Runs most of my windows software with little to no issue, and is more compatible with older games than Windows 10/11 itself!



Many people are still skeptical about wine and proton but in the future it will become the way to play Windows' existing game library. I always say that if you care about games preservation, you need to look at Linux & Proton. Even if a future version of wine/proton introduces some breaking changes, you can always use an older version for a particular game, much more comfortable than messing with Windows XP VMs and whatnot.

Wine and proton frontends are becoming so friendly too. Setting things up on e.g. steam deck is extremely easy, not just for wine but even for emulators (emudeck). Just click some buttons and you get everything set up for you and auto-updated.


I couldn't agree more, with the addition of dosbox and PCem/86box.

There's a ton of titles from the late 90s onwards to ~2010 that don't work correctly on modern Windows - either very unreliable, have something fundamental broken, or don't start at all.

This especially applies to games from the from the pre-Vista era - things like DirectSound & DirectDraw being rewritten in Vista broke a lot. In addition, newer GPUs & drivers have broken older games - even big names like The Sims 2 have graphical artifacting - unless you use DXVK! I understand that sometimes this is due to the game doing something incorrect that happened to work okay at the time, but that's still unhelpful if I want to get something to run.

==================================================

**Task objective:**
Copy the passage of the Wine and Proton discussion starting at "This especially applies" and ending at "something to run.", and swap "graphical artifacting" out for "visual glitches".

**Dataset excerpts:**
==================================================

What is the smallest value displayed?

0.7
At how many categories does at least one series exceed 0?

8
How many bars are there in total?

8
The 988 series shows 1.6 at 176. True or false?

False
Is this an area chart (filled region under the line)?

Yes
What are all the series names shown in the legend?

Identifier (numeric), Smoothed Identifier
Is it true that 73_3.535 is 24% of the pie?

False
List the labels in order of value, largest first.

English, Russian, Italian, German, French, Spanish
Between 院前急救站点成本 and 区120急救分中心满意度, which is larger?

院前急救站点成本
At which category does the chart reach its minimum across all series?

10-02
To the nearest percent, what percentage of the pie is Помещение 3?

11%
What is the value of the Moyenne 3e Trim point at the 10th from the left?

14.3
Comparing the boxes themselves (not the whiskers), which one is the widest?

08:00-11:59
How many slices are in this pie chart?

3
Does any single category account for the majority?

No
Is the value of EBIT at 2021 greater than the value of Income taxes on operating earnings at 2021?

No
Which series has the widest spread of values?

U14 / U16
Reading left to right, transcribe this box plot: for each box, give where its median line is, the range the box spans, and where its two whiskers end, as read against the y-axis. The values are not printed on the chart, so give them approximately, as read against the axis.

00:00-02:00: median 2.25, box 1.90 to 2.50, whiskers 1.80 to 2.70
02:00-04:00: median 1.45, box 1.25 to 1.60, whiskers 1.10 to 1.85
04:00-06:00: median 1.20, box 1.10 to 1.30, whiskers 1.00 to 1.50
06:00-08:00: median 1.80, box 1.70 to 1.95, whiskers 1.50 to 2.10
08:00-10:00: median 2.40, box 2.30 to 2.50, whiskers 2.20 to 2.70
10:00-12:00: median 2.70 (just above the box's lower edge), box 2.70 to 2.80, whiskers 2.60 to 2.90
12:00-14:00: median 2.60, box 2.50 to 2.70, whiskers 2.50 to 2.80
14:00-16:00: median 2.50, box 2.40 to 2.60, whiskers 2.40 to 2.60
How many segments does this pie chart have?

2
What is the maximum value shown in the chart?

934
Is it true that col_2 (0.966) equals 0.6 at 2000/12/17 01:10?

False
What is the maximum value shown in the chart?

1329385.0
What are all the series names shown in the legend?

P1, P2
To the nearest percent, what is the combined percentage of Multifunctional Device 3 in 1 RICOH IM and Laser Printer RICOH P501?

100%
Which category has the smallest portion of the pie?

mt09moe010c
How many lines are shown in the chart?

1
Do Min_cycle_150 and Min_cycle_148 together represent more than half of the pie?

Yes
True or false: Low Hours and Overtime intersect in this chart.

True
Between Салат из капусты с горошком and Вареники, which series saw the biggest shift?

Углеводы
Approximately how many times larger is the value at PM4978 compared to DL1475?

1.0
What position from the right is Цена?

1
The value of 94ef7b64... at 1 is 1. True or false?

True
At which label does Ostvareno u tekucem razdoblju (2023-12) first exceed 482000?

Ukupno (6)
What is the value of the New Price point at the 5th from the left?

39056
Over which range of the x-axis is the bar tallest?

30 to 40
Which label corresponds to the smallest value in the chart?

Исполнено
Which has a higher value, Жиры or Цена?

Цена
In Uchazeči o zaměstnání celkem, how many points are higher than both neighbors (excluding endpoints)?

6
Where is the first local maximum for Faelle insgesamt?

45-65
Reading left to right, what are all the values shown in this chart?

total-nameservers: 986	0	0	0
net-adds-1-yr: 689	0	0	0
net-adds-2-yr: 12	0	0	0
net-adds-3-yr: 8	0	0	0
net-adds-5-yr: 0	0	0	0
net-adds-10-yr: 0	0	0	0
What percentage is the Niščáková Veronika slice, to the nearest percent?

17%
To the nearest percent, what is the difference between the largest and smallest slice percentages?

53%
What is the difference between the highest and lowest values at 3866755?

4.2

==================================================

**Task solution:**
This especially applies to games from the from the pre-Vista era - things like DirectSound & DirectDraw being rewritten in Vista broke a lot. In addition, newer GPUs & drivers have broken older games - even big names like The Sims 2 have visual glitches - unless you use DXVK! I understand that sometimes this is due to the game doing something incorrect that happened to work okay at the time, but that's still unhelpful if I want to get something to run.